Le chef rebelle touareg malien Ibrahim Ag Bahanga, qui a récemment abandonné ses positions dans le nord du Mali face aux forces armées maliennes, a été accueilli en Libye pour raisons humanitaires, a fait valoir lundi un diplomate libyen interrogé par l’AFP. Dans la zone nord, le Mali était confronté à la rébellion touareg et devait faire face à une situation difficile. La Libye accueille le chef rebelle touareg dans un cadre humanitaire et non politique. «Ibrahim Ag Bahanga a été accueilli chez nous pour des raisons humanitaires, dans le cadre de la paix», a déclaré ce diplomate, s’exprimant sous couvert de l’anonymat.
Le chef rebelle malien ne fera pas de politique sur le territoire libyen. «Il a pris par écrit l’engagement de ne pas faire de politique ni autre chose. Nous avons informé nos frères du Mali» (les autorités), a-t-on ajouté de même source.

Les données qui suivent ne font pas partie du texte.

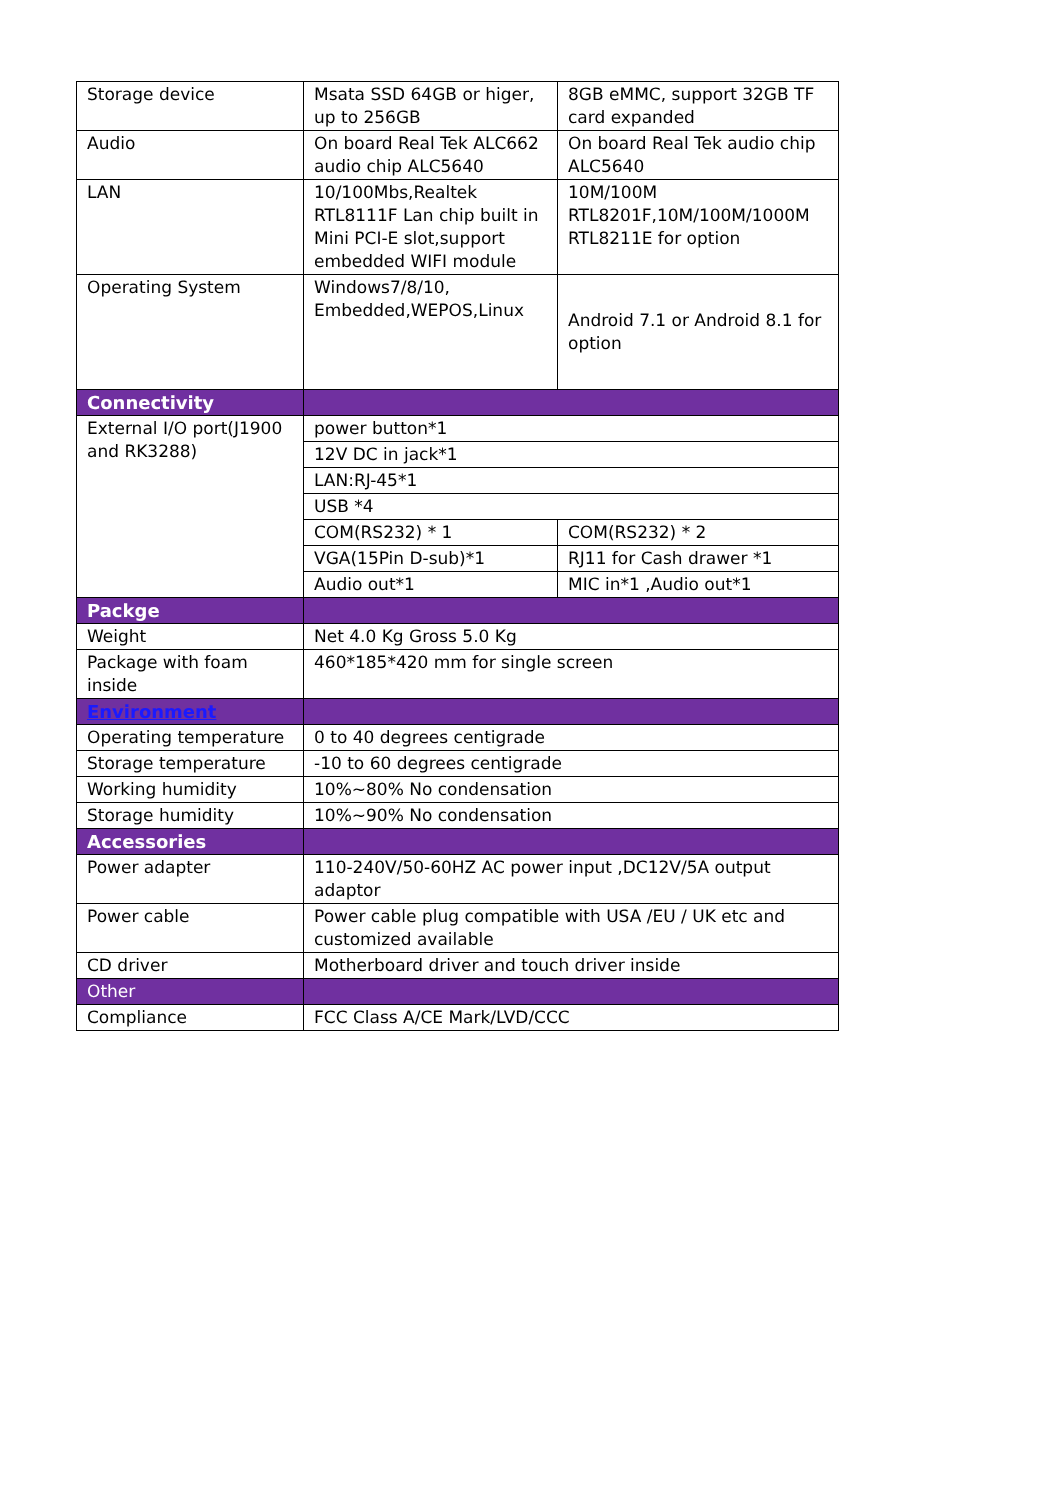| Storage device | Msata SSD 64GB or higer, up to 256GB | 8GB eMMC, support 32GB TF card expanded |
| Audio | On board Real Tek ALC662 audio chip ALC5640 | On board Real Tek audio chip ALC5640 |
| LAN | 10/100Mbs,Realtek RTL8111F Lan chip built in Mini PCI-E slot,support embedded WIFI module | 10M/100M RTL8201F,10M/100M/1000M RTL8211E for option |
| Operating System | Windows7/8/10, Embedded,WEPOS,Linux | Android 7.1 or Android 8.1 for option |
| Connectivity | | |
| External I/O port(J1900 and RK3288) | power button*1 | |
| | 12V DC in jack*1 | |
| | LAN:RJ-45*1 | |
| | USB *4 | |
| | COM(RS232) * 1 | COM(RS232) * 2 |
| | VGA(15Pin D-sub)*1 | RJ11 for Cash drawer *1 |
| | Audio out*1 | MIC in*1 ,Audio out*1 |
| Packge | | |
| Weight | Net 4.0 Kg Gross 5.0 Kg | |
| Package with foam inside | 460*185*420 mm for single screen | |
| Environment | | |
| Operating temperature | 0 to 40 degrees centigrade | |
| Storage temperature | -10 to 60 degrees centigrade | |
| Working humidity | 10%~80% No condensation | |
| Storage humidity | 10%~90% No condensation | |
| Accessories | | |
| Power adapter | 110-240V/50-60HZ AC power input ,DC12V/5A output adaptor | |
| Power cable | Power cable plug compatible with USA /EU / UK etc and customized available | |
| CD driver | Motherboard driver and touch driver inside | |
| Other | | |
| Compliance | FCC Class A/CE Mark/LVD/CCC | |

A la question «est-ce que le gouvernement malien pourrait éventuellement envoyer à Tripoli une délégation pour rencontrer le chef rebelle» afin de discuter de la consolidation de la paix, le diplomate libyen a répondu : «Non, il n’y a pas de négociation prévue». «Ibrahim Ag Bahanga n’est pas venu ici pour négocier. Lui, il reste ici (en Libye), et là-bas on applique l’accord de paix d’Alger, signé en 2006. Nous, nous aidons seulement pour que la paix revienne», a-t-on fait également valoir. L’accord de paix qui a été signé en Algérie avait pour objectif de mettre fin au conflit entre le gouvernement malien et les rebelles touaregs. L’armée malienne avait déclenché début janvier une opération de sécurisation dans le nord-est du pays, destinée à anéantir le groupe d’Ag Bahanga. Le 10 février, le ministère de la Défense avait annoncé que toutes ses bases avaient été prises et qu’il était en fuite. «Nous allons aussi aider avec modestie le nord du Mali pour son développement», a aussi annoncé ce diplomate libyen. Le 17 février, plusieurs centaines de rebelles touaregs, dont d’anciens éléments du groupe d’Ag Bahanga, ont déposé les armes et réintégré le processus de paix au Mali, lors d’une cérémonie publique à Kidal (nord-est). C’est un pas vers la conciliation. Selon les observateurs, le gouvernement malien devrait rapidement profiter de l’accalmie pour accélérer le retour définitif à la paix.